Nach 22 Jahren sind Public Enemy zurück im Schoß ihres ersten Labels Def Jam. Wie 1987, als sie der Hip-Hop-Welt mit Yo! Bum Rush The Show einen frühen Meilenstein bescherten, melden sie sich jetzt mit What You Gonna Do When The Grid Goes Down? bei ihrer alten Wirkungsstätte zurück. Nicht nur der Titel ist so ikonisch lang wie sich das bei dem New Yorker Urgestein gehört; auch Sound, Inhalt und Attitüde sind so zornig, entschlossen und markant wie vor 30 Jahren. Und Chuck D, der erweist sich im Interview immer noch als großer Rap-Philosoph, als Stein in der Brandung einer extrem schnelllebigen Szene.

von Björn Springorum

Public Enemy gelten als wichtigste und eine der einflussreichsten Hip-Hop-Combos der Welt. Was bedeutet dir dieser Status?

Er bedeutet mir viel, ist für mich aber viel eher Grund genug, meine Stimme noch weiter zu verbreiten. Ich will weiterkommen, ich will, dass noch mehr Leute mitbekommen, was da draußen läuft. Es gibt einige Menschen, die der ganzen Welt die Augen öffnen konnten. Und da rede ich so von der Stufe Bob Marley oder Bob Dylan. Das meine ich.

Du bist diesen August 60 geworden. Hättet ihr es 1985, als ihr Public Enemy gegründet habt, denn überhaupt für möglich gehalten, dass man mit dieser Musik so alt werden kann?

Natürlich. Wenn ich mich einer Sache verschreibe, dann tue ich das mit vollem Einsatz. Zu jedem Preis. Wer etwas aufbauen will, muss bereit sein, Grenzen einzureißen und Neuland zu betreten. Das war ich. Und das bin ich.

Als ich anfing, waren Ray Charles oder Jerry Lee Lewis in genau dem Alter, in dem ich jetzt bin.

Dennoch war Hip-Hop so jung, dass es ja noch gar keine Präzedenzfälle gab…

Schau mal, als ich mit der Musik anfing, waren Ray Charles oder Jerry Lee Lewis in genau dem Alter, in dem ich jetzt bin. Ich schaute mir ihre Geschichte an, ihren Weg, und konnte daraus meine eigene Perspektive ableiten.Wenn die das konnten, sagte ich mir, dann kann ich das auch.

Heute sind Hip-Hop und Rap längst keine subversiven Gegenkulturen mehr, sondern millionenschwere Industrien. Kannst du dem auch was Gutes abgewinnen?

Die größte Errungenschaft ist, dass Hip-Hop mittlerweile international anerkannt ist. Das gab uns in den USA deutlich mehr Sichtbarkeit. Und somit auch eine ganz neue Hoffnung, dass unsere Stimmen gehört werden. Hip-Hop mag ja als Jugendkultur, als Gegenkultur gestartet sein, aber die Menschen werden nun mal älter. Und somit auch der Hip-Hop. Diese Kunstform ist längst Teil einer gewaltigen Evolution. Und das ist gut, denn deswegen konnte sie größer werden und überleben.
──────────────────────────────
» **Deine Aufgabe**:
Schreib das Interview mit Chuck D über Public Enemy nach dem letzten Satz weiter.

» **Einträge**:
──────────────────────────────
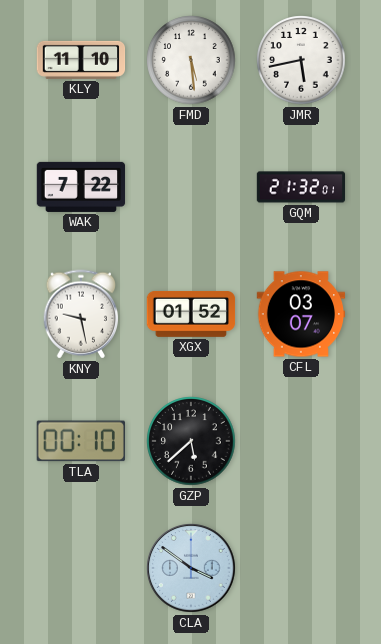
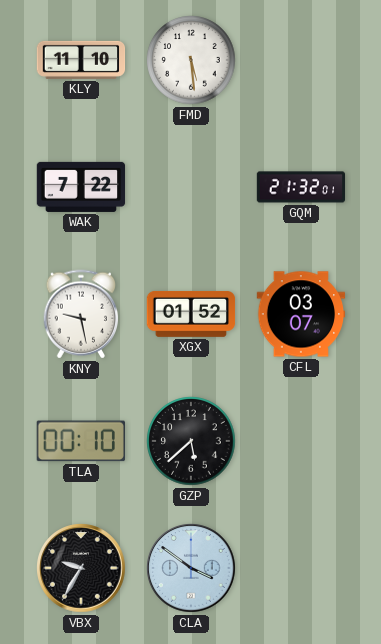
JMR: 5:43 -> none
VBX: none -> 9:35
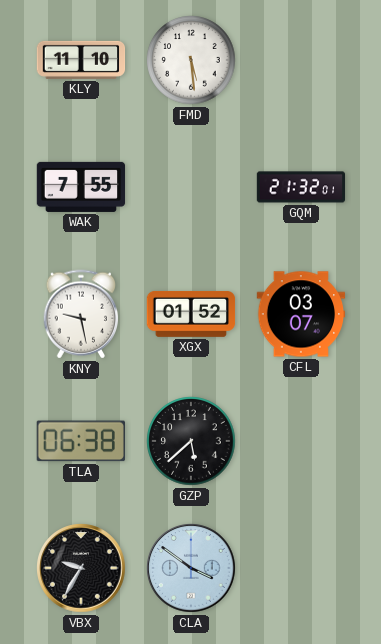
WAK: 7:22 -> 7:55
TLA: 00:10 -> 06:38
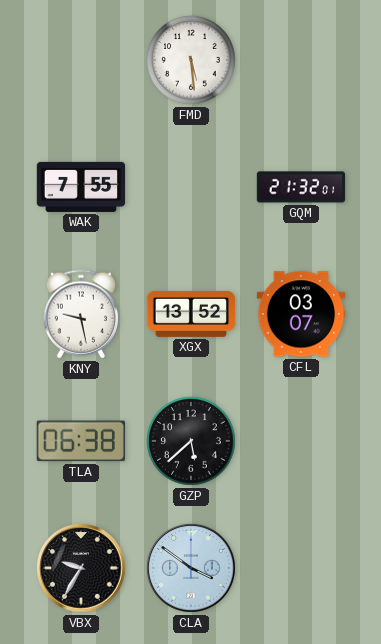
KLY: 11:10 -> none
XGX: 01:52 -> 13:52
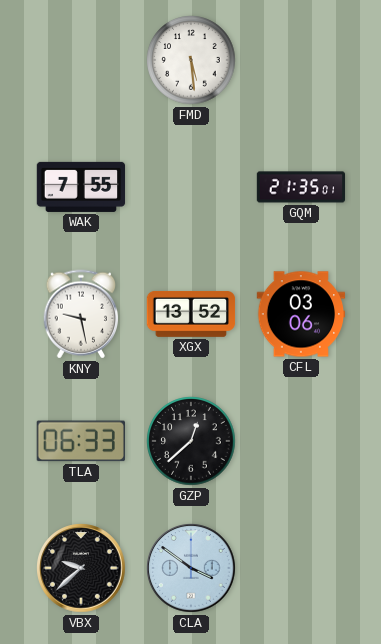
GQM: 21:32 -> 21:35
CFL: 03:07 -> 03:06
TLA: 06:38 -> 06:33
GZP: 5:38 -> 12:38
VBX: 9:35 -> 9:38
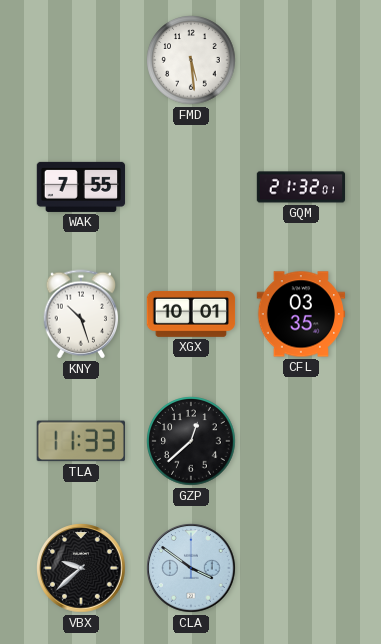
GQM: 21:35 -> 21:32
KNY: 9:28 -> 10:27
XGX: 13:52 -> 10:01
CFL: 03:06 -> 03:35
TLA: 06:33 -> 11:33
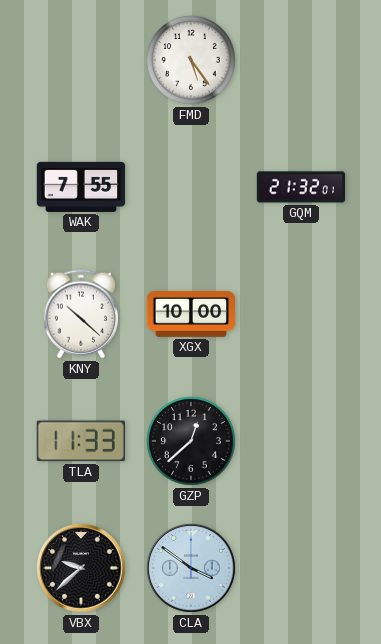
FMD: 5:29 -> 5:24
KNY: 10:27 -> 10:22
XGX: 10:01 -> 10:00
CFL: 03:35 -> none
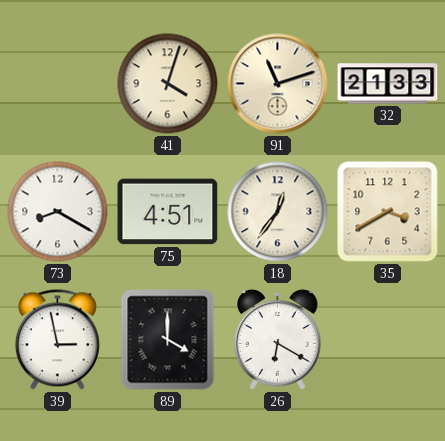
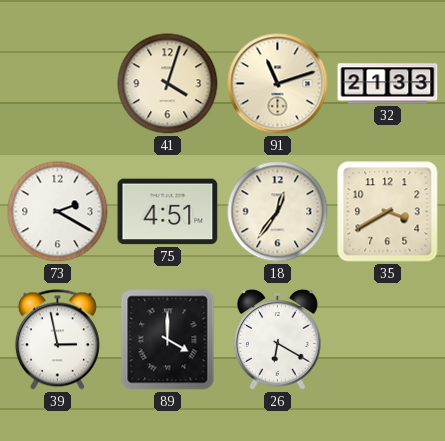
73: 8:20 -> 2:20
──────────────────────────────
» **Antwort**:
Du hast mal gesagt, die Beziehung zwischen Plattenboss und Künstler sei nichts anderes als die zwischen Besitzer und Sklave. Ist das besser geworden seit viele Künstler ihre Musik auch ohne die Hilfe großer Konzerne verbreiten können?

Das Gleichgewicht hat sich erfreulicherweise verlagert. Heute muss sich niemand mehr in dieses Abhängigkeitsverhältnis stürzen. Dennoch gibt es immer noch einige, die genau das suchen. Sie wollen möglichst weltweit gehört werden und von ihrer Musik leben. Das ist natürlich deutlich mehr Arbeit, wenn man alles allein macht. Aber wer hat schon die Zeit oder die Energie, sich um all diese Jobs zu kümmern, die bei einer internationalen Karriere wichtig sind?

Deswegen eure Rückkehr zu eurem ersten Label Def Jam nach 22 Jahren?

Das war uns allen sehr wichtig. Ich bin ein großer Fan von Unabhängigkeit, aber diese Band – und auch dieses Album – sind einfach zu wichtig, als dass wir irgendetwas aufs Spiel setzen wollen. Wir wollten wieder zu einem Major-Label, also war es von Anfang an klar, dass es nur Def Jam sein konnte. Mit ihnen fing alles an, sie öffneten uns die Türen zu dem, wo wir heute stehen. Das wollten wir würdigen.

Nichts, aber auch gar nichts auf dieser Welt rechtfertigt einen Mord.

In der Nummer Rest In Beats würdigt ihr auf dem Album auch zahlreiche verstorbene Hip-Hop-Größen. Was ist das für ein Gefühl, sie alle überlebt zu haben?

Das ist wirklich bittersüß, Mann. Wenn du als Künstler älter wirst, siehst du dich um und bemerkst, dass mehr und mehr von deinen gleichaltrigen Kolleginnen und Kollegen einfach verschwinden. Darum geht es in diesem Stück – um eine Realität, die vor niemandem halt macht, aber manche früher einholt als andere.

Viele dieser Rapper starben zudem an nicht natürlichen Todesursachen.

Das ist ja das Schlimme. Es ist immer tragisch, wenn ein Mensch stirbt, aber all diese sinnlosen Tode vieler Freunde sind einfach nur schrecklich. Nichts, aber auch gar nichts auf dieser Welt rechtfertigt einen Mord. Ganz gleich, an wem.

Auch gegen Polizeigewalt rappen Public Enemy seit 35 Jahren an. Auf den ersten Blick hat sich seit damals aber erschreckend wenig getan. Ist das frustrierend?

Natürlich ist das frustrierend. Aber man muss lernen, dass das Leben so nicht funktioniert. Der größte Unterschied zwischen 1990 und heute ist, dass nicht mehr dieselben Leute auf der Welt sind. Wir müssen also gegen systeminhärente Probleme vorgehen, und da gibt es heute schon ganz andere Bestrebungen als damals. Allein in den letzten 30 Jahren sind so viele Menschen gestorben und geboren worden, dass sich automatisch etwas geändert hat. Aber diese Veränderung passiert nicht über Nacht und auch nicht innerhalb von 30 Jahren. Sie dauert so lang, wie sie eben dauert.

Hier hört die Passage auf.